━━ Quoted passage

Modules¶
Unagi has three submodules binarize, dataset and train. Each submodule has a main method, which can be used to create a dataset, train the model with the created data and then binarize the image using saved model weights.
unagi.binarize¶
Binarize module uses a pretrained model saved from the model training and performs the model prediction i.e binarization on the given image.
-
unagi.binarize.main(input_path: str = './input', output_path: str = './output', weights_path: Optional[str] = None, batchsize: int = 2) → List[numpy.ndarray][source]¶ Binarize images from input directory and write them to output directory.
Parameters: - input_path (str, optional) – input path for images. (default is input folder in current directory)
- output_path (str, optional) – output path to save images. (default is output folder in current directory)
- weights_path (str or None, optional) – path to weights file. if None default weights will be loaded from package root directory.
- batchsize (int, optional) – batchsize to use in model prediction
Returns: list of binary images in np.ndarray format
Return type: List[numpy.ndarray]
Note
All input image names should be in png format “sample_1.png”. All output image names will end with “_bin” like “sample_1_bin.png”.
Example
unagi.binarize.main(‘input_path’, ‘output_path’, 2)
unagi.dataset¶
Dataset module can be used to create the traindata set. It takes a folder with input image and it’s corrosponding ground truth image. Image name should end with _in and ground truth image name should end with _gt. Input and ground truth images should have same file extention.
Tip
Consider saving the images in PNG format and not JPG. Saving binary images in JPG format would make the image to carry some gray level pixels.
Images are cropped into smaller image parts based on the input size of the U-net model. Output folder will contain two sub folders such as in and gt. in folder contains the input images and gt contains the respective ground images.
-
unagi.dataset.main(input_path: str = './input', output_path: str = './output', shuffle: bool = True, size_x: int = 128, size_y: int = 128, step_x: int = 128, step_y: int = 128, processes: int = 2) → None[source]¶ Create train and ground-truth images suitable for unagi training.
Parameters: - input_path (str, optional) – path to input images (default is os.path.join(“.”, “input”))
- output_path (str, optional) – path to created images (default is os.path.join(“.”, “output”))
- shuffle (bool, optional) – shuffle the newly created images (default is True)
- size_x (int, optional) – width for image part (deafult is 128).
- size_y (int, optional) – height for image part (deafult is 128).
- step_x (int, optional) – width overlay for image part (deafult is 128).
- step_y (int, optional) – height overlay for image part (deafult is 128).
- processes (int, optional) – number of cpu cores to use (default is cpu_count()

━━━━
━━ Given entries

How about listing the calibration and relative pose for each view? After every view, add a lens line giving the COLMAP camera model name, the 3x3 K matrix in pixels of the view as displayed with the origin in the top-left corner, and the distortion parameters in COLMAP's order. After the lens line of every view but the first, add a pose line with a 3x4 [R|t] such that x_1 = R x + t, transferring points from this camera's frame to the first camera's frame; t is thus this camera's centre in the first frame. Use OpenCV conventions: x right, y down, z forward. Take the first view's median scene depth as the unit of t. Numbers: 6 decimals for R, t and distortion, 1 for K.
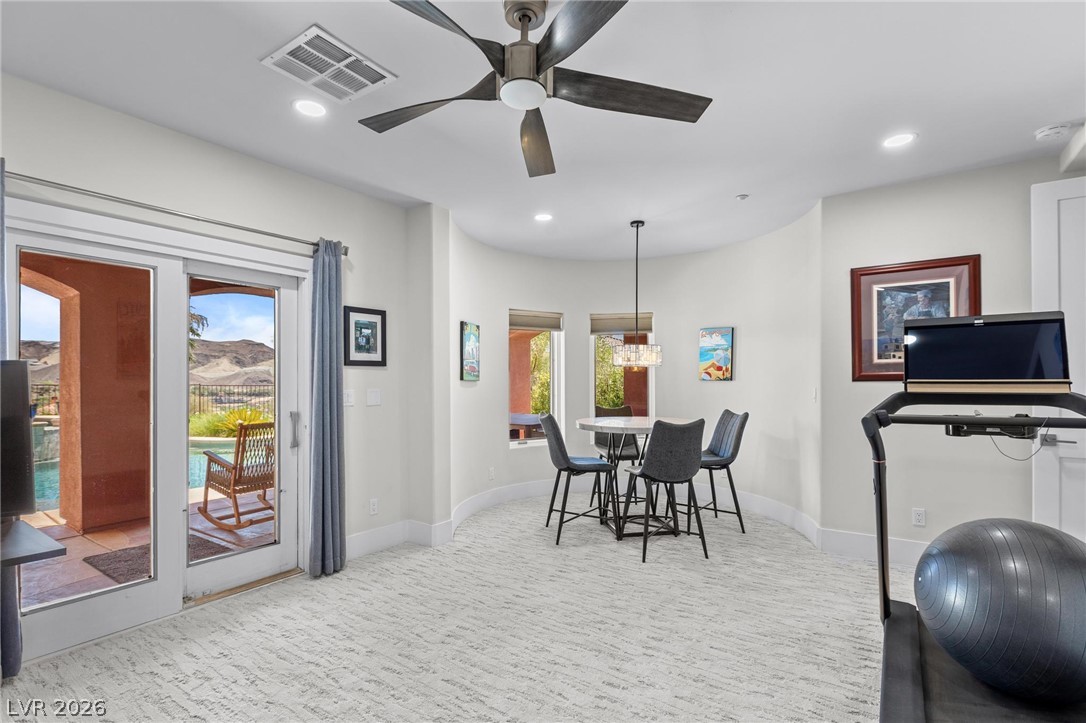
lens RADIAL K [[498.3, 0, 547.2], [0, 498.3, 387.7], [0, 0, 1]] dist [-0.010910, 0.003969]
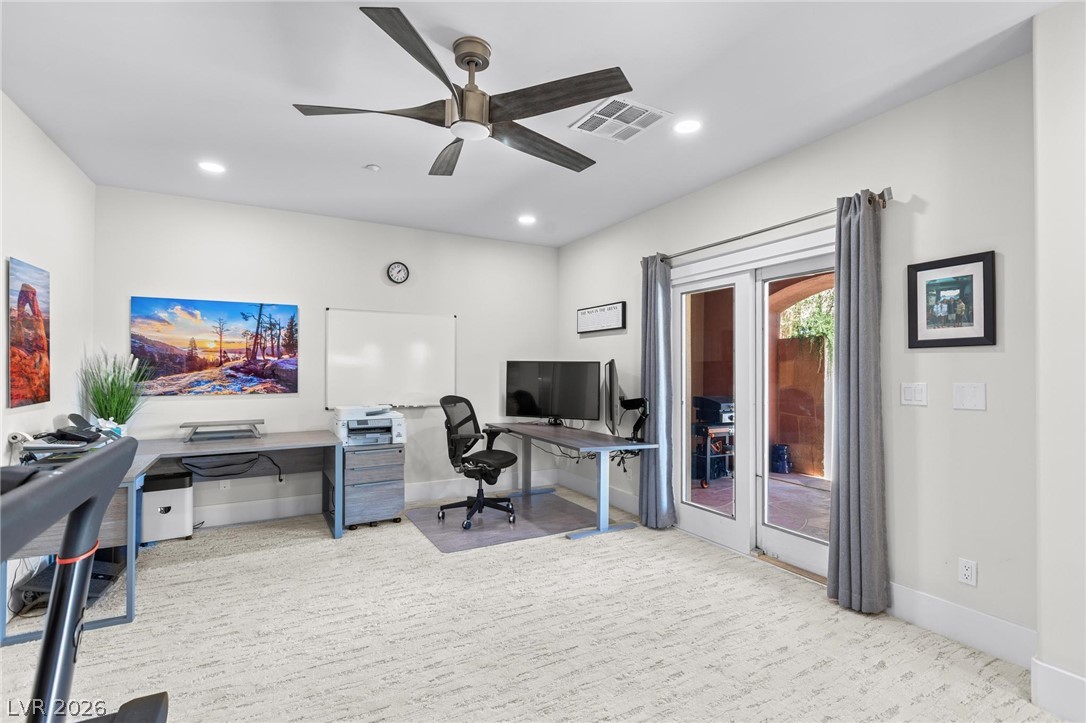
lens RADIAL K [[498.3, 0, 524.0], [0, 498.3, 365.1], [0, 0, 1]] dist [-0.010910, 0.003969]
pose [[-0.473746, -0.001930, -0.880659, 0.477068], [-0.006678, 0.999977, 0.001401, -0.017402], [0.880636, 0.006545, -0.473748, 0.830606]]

━━━━
━━ Given entries

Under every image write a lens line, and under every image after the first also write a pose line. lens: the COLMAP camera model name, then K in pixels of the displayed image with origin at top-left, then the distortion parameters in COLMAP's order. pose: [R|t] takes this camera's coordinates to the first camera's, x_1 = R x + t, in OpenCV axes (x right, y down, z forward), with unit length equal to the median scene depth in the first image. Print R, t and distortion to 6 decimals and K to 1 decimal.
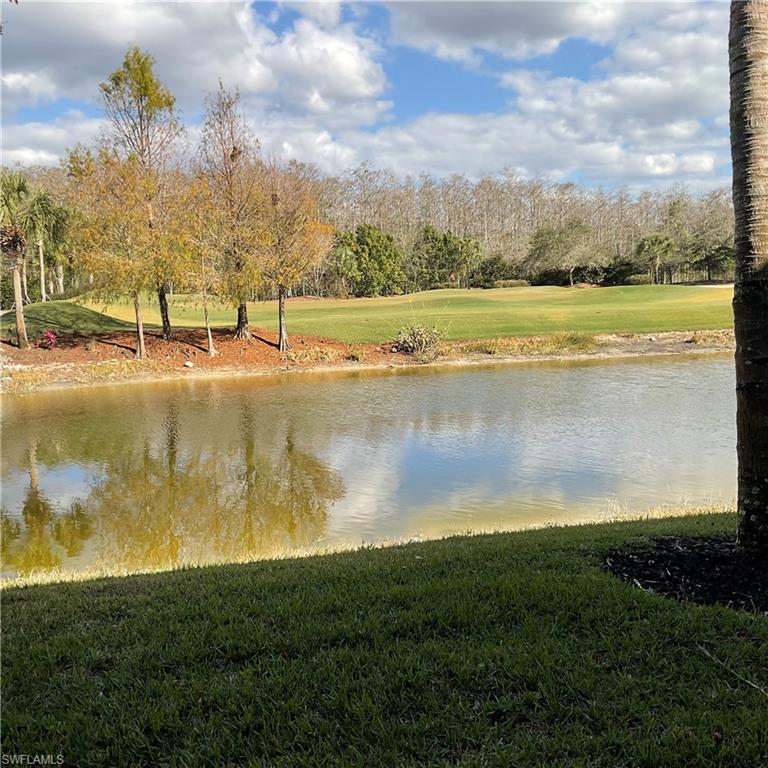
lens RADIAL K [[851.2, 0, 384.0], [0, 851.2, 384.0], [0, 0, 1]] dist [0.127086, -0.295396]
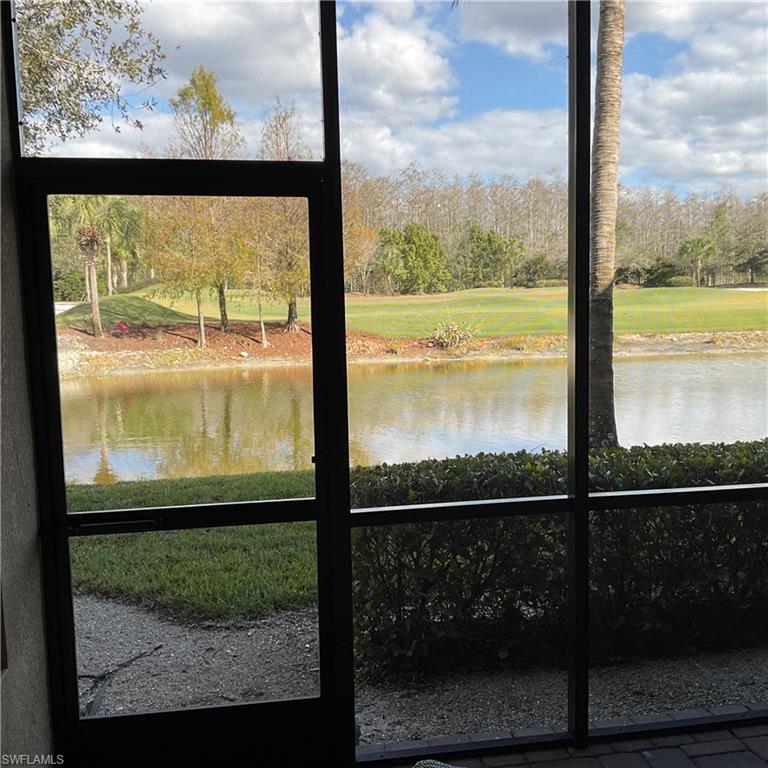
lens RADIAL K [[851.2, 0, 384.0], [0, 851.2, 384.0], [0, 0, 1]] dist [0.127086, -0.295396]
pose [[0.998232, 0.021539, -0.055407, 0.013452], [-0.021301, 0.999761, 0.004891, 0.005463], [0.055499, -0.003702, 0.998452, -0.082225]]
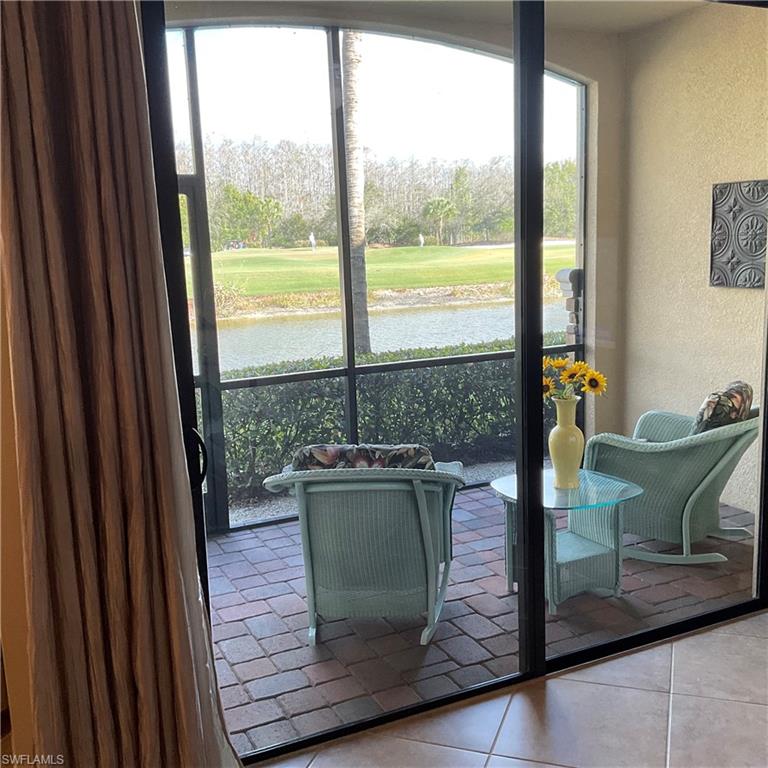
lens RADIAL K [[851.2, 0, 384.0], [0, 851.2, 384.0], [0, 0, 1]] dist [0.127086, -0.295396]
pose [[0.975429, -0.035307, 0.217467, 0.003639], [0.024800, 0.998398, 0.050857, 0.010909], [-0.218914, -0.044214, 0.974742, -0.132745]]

━━━━

## Questions to answer
[1] According to the Unagi documentation, why should dataset images be saved as PNG rather than JPG? Answer in one to three sentences.
[2] Reproduce the part of the Unagi documentation between "- size_y (int, optional)" and "(default is cpu_count()", inclusive.
[3] Supply the next part of the Unagi documentation, picking up after the last line shown.

## Responses by task
[1] Saving binary images in JPG format would make them carry some gray level pixels. PNG avoids this.

[2]
- size_y (int, optional) – height for image part (deafult is 128).
- step_x (int, optional) – width overlay for image part (deafult is 128).
- step_y (int, optional) – height overlay for image part (deafult is 128).
- processes (int, optional) – number of cpu cores to use (default is cpu_count()

[3]
Returns: Return type: None
Note
All train image names should end with “_in” like “1_in.png”. All ground-truth image should end with “_gt” like “1_gt.png”. If for some image there is only train or ground-truth version, script fails. After script finishes, in the output directory there will be two subdirectories: “in” with train images and “gt” with ground-truth images.
Example
unagi.dataset.main(in_img_path, out_imgs_path, 128, 128, 128, 128)
-
unagi.dataset.process_img(fname_in: str, size_x: int = 128, size_y: int = 128, step_x: int = 128, step_y: int = 128) → None[source]¶ Read train and ground_truth images, split them and save.
Parameters: - fname_in (str,) – input image name
- size_x (int) – width for image part (deafult is 128).
- size_y (int) – height for image part (deafult is 128).
- step_x (int) – width overlay for image part (deafult is 128).
- step_y (int) – height overlay for image part (deafult is 128).
Returns: Return type: None
See also
Example
unagi.dataset.process_img(img_name, 128, 128, 128, 128)
-
unagi.dataset.save_imgs(imgs_in: List[numpy.ndarray], imgs_gt: List[numpy.ndarray], fname_in: str) → None[source]¶ Save image parts to one folder.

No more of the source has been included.